Le futur des copilotes n'est pas plus de suggestions. C'est plus de contrôle.

Foire aux questions

Les suggestions inline des copilotes IA sont-elles inutiles ?

Non. Les suggestions inline restent efficaces pour le boilerplate, les patterns répétitifs et les complétions de syntaxe. Le problème apparaît quand vous construisez des UI complexes qui nécessitent un contexte global (audience, contraintes visuelles, architecture). Pour ces cas, la sidebar interactive offre un contrôle que l'autocomplétion ne peut pas fournir.

Quels copilotes proposent une sidebar de qualité ?

Cursor intègre un chat contextuel qui indexe tout le projet. Claude Code fonctionne en terminal avec un accès complet au filesystem et au contexte projet. GitHub Copilot Chat est disponible dans VS Code et JetBrains. Windsurf (Codeium) propose un mode « agentic » qui enchaîne les actions. Le choix dépend de votre stack et de votre préférence d'interface.

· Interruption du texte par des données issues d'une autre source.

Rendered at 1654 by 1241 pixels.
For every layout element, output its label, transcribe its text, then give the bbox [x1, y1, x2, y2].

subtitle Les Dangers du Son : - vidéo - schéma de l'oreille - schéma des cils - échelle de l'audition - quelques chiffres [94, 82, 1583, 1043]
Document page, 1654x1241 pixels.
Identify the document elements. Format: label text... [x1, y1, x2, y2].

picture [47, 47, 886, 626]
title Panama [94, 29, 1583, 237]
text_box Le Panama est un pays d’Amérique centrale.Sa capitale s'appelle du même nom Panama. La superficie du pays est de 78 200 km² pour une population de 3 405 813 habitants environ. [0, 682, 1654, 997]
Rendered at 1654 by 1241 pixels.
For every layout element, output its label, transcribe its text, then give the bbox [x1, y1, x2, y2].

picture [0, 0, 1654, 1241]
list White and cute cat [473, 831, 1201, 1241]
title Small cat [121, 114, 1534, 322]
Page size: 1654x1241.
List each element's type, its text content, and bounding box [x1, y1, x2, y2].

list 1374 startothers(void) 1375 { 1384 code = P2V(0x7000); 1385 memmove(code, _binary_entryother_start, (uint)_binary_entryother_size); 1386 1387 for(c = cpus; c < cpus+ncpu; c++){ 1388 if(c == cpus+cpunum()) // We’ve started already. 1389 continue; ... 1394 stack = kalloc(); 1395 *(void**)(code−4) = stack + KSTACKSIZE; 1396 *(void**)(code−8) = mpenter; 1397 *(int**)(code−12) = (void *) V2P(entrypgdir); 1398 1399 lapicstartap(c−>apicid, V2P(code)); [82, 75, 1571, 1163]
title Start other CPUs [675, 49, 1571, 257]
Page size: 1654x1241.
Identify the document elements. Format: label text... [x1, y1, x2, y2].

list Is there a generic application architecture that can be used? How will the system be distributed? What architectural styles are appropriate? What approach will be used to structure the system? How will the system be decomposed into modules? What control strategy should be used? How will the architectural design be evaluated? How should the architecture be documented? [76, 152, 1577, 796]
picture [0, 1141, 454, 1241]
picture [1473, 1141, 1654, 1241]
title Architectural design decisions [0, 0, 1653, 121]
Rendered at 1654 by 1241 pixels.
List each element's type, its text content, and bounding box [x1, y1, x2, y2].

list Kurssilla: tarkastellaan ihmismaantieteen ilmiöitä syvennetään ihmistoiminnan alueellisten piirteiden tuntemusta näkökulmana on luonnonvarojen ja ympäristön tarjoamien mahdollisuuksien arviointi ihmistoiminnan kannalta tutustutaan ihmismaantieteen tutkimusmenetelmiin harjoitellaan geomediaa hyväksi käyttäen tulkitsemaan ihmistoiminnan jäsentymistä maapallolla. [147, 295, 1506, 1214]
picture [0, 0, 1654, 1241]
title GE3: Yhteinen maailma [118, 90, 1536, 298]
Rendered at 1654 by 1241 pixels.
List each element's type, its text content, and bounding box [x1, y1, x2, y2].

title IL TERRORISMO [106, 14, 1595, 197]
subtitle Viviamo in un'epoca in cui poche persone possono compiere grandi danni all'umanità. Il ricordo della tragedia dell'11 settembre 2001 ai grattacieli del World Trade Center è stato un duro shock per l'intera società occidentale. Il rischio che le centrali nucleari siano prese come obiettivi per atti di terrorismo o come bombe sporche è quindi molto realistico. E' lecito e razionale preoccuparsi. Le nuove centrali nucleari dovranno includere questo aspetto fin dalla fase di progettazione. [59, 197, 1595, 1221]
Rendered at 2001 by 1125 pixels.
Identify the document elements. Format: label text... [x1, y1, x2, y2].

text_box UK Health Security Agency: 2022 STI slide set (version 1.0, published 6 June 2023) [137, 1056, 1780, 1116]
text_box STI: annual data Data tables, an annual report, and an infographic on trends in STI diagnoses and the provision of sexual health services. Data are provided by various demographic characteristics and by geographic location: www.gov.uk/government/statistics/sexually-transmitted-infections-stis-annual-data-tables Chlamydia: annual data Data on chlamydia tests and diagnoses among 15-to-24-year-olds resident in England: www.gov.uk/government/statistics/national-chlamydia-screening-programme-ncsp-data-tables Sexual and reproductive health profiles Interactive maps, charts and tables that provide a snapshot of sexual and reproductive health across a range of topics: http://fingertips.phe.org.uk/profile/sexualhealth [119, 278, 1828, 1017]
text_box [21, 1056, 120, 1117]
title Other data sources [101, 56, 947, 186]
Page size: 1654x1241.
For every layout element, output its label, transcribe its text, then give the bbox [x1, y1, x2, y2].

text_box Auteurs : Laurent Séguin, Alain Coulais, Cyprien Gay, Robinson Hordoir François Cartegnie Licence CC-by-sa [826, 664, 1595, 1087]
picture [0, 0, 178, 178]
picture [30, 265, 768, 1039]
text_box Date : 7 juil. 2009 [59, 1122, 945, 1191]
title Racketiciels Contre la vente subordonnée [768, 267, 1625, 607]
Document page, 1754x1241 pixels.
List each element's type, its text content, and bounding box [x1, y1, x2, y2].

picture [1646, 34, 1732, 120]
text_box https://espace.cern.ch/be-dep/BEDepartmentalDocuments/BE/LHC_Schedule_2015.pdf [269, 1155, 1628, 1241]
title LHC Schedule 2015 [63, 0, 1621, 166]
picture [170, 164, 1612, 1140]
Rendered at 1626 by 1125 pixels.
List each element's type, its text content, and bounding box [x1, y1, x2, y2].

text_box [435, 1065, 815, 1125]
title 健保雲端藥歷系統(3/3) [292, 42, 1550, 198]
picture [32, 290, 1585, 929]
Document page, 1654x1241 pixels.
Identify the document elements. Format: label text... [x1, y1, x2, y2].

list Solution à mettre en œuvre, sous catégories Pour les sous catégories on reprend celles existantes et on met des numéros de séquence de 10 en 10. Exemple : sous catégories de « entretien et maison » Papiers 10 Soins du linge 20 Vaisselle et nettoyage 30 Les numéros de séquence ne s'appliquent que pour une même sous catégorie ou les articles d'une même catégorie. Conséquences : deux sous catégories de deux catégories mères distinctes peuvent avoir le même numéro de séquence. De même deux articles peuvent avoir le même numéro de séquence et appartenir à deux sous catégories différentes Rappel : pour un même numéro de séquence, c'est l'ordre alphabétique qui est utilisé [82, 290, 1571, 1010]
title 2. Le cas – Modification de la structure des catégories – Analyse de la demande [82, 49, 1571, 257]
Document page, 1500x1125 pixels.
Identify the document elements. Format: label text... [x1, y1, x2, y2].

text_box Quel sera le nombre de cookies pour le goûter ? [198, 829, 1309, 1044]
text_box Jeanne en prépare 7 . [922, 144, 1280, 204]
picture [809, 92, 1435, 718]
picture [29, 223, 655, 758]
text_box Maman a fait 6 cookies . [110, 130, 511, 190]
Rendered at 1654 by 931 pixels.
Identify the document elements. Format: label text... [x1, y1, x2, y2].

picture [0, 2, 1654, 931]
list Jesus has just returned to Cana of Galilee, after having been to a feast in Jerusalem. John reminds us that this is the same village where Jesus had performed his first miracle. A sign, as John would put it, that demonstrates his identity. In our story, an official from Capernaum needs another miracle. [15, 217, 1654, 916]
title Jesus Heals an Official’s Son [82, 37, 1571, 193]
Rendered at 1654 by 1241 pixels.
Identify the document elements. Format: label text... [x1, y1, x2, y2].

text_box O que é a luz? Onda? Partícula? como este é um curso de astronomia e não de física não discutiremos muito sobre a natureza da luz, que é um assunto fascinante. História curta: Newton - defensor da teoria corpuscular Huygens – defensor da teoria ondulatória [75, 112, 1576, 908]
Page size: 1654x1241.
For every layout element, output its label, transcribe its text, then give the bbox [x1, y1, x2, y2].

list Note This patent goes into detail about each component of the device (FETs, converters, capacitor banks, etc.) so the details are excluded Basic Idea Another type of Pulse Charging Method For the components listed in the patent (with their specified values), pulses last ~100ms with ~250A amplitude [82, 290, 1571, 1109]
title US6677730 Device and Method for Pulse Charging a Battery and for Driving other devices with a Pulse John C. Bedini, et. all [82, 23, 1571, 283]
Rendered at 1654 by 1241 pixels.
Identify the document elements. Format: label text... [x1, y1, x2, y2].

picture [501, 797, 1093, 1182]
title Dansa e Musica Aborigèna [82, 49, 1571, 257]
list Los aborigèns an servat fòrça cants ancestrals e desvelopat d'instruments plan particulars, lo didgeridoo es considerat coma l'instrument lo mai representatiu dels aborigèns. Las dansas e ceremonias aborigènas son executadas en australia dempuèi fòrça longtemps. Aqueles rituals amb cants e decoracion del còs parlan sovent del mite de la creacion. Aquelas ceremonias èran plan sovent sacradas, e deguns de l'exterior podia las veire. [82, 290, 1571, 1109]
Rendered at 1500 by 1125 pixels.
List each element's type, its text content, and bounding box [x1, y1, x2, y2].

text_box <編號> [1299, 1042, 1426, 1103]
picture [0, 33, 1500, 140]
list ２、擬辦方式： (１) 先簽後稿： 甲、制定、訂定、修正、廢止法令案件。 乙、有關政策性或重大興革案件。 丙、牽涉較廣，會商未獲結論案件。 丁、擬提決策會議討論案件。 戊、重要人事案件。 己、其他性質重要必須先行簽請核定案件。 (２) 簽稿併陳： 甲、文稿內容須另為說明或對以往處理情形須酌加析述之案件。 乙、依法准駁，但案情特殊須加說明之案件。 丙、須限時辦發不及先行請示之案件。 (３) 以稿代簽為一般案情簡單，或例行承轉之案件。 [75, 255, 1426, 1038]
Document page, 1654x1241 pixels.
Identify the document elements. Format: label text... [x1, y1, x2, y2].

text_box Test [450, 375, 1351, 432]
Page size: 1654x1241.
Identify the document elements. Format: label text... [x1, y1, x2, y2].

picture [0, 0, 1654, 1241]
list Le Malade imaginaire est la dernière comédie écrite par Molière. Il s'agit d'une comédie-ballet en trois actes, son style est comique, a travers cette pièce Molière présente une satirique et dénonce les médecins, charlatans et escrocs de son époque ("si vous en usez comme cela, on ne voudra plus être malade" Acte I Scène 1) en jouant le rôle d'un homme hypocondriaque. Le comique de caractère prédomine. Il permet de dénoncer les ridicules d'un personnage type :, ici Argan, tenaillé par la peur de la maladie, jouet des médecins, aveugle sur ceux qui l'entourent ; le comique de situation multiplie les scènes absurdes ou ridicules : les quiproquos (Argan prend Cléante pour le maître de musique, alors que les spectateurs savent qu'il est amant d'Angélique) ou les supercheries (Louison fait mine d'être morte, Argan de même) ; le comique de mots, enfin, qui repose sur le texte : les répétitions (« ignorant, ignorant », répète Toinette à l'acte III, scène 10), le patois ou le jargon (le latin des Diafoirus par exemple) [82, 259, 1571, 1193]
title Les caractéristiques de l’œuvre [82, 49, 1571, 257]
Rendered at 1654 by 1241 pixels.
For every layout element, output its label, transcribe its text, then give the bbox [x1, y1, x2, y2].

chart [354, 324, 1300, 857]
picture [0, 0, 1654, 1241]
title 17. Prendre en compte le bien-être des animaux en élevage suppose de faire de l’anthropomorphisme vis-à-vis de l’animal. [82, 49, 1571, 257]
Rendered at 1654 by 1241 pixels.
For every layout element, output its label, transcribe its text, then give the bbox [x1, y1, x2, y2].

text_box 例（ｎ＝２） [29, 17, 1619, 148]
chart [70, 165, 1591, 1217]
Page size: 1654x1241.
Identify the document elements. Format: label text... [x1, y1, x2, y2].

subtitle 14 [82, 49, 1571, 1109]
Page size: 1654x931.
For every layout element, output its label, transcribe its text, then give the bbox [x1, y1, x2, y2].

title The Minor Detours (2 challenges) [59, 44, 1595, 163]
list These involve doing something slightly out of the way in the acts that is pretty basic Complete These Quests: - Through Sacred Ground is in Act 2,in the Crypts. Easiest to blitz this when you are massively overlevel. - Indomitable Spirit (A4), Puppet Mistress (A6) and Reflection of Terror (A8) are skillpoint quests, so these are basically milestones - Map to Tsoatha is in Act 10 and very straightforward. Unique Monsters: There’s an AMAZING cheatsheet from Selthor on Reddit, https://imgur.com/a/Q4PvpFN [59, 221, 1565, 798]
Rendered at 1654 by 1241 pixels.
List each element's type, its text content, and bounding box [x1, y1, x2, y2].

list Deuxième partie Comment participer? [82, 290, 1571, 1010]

Le vibe coding est-il viable pour un projet professionnel ?

Le vibe coding pur (prompt vague, copier-coller sans relire, zéro specs) produit systématiquement du code fragile. Les retours de la communauté Reddit le confirment : codebases ingérables, 500 déploiements pour une interface simple, fondations à reprendre de zéro. Le vibe coding encadré par des specs, des fichiers de contexte et une review systématique est une autre histoire : c'est du développement assisté par IA, et ça fonctionne.

Comment structurer un prompt UI efficace pour la sidebar ?

Utilisez le framework en quatre parties : identité du composant (« une page de pricing SaaS »), audience cible (« founders techniques »), features spécifiques (« 3 tiers, toggle mensuel/annuel, CTA »), contraintes esthétiques (« Inter, indigo-600, whitespace généreux »). Ce niveau de détail produit un taux de réussite d'environ 80 % selon les tests documentés par 0xminds.com, contre 20 % pour les prompts vagues.

Faut-il désactiver les suggestions inline pour travailler avec la sidebar ?

Pas nécessairement. Les deux modes coexistent. La recommandation est de garder les suggestions pour les petites complétions et de basculer sur la sidebar dès que la tâche dépasse quelques lignes. Le réflexe à construire : quand vous vous apprêtez à accepter cinq suggestions inline d'affilée pour construire un composant, arrêtez et décrivez le composant en entier dans la sidebar.